--- DATA UNDER STUDY ---

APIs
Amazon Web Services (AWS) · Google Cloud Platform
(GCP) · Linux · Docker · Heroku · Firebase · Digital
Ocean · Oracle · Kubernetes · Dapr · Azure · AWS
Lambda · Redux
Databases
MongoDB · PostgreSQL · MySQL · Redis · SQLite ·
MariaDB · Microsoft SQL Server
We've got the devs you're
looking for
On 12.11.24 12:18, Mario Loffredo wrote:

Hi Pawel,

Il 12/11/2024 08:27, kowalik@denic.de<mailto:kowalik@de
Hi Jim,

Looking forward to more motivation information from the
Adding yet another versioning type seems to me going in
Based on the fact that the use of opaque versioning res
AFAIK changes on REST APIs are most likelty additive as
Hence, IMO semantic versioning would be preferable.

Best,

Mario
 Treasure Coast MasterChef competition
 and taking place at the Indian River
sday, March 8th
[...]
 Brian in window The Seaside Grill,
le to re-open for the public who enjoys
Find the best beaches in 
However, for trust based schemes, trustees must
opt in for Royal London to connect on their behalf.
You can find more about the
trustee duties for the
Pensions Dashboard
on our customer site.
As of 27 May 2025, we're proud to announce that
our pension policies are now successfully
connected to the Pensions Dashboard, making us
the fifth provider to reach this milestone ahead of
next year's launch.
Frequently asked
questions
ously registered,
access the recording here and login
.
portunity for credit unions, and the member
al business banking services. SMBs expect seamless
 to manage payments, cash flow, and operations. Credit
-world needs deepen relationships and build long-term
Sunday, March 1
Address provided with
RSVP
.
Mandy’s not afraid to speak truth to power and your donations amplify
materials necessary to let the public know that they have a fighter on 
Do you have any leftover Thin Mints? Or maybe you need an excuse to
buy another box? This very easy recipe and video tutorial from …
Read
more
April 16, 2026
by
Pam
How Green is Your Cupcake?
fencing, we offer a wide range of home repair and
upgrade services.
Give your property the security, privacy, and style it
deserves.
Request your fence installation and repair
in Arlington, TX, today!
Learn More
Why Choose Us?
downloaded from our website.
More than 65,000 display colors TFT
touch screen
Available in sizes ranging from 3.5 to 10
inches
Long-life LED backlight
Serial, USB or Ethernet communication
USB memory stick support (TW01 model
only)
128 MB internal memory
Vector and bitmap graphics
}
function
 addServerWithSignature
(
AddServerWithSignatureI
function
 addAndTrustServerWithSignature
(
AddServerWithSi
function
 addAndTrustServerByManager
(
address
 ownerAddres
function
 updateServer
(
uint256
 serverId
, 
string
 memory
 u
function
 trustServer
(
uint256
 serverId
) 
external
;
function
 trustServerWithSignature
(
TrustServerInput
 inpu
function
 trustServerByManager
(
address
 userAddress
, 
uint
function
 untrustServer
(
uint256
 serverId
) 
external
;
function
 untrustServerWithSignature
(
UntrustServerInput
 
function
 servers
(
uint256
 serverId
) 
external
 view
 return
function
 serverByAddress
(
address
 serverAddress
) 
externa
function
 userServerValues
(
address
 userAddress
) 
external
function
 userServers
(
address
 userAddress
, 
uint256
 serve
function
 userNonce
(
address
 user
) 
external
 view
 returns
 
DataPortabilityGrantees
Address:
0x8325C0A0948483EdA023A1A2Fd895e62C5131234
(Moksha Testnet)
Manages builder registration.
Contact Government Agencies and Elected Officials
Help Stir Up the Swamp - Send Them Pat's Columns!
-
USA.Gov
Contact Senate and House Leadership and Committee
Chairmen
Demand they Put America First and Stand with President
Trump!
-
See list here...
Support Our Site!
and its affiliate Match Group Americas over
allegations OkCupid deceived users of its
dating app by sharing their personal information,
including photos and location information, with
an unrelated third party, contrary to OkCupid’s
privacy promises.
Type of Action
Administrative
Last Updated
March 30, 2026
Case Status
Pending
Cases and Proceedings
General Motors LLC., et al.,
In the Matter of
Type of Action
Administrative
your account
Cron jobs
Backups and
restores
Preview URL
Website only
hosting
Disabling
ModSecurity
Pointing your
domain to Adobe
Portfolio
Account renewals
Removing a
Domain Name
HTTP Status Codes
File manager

---

* [EXERCISE]: Copy every line above that contains the word "Pensions", matching its capitalization exactly.

* [SOLUTION FOR THIS PROBLEM]:
Pensions Dashboard
connected to the Pensions Dashboard, making us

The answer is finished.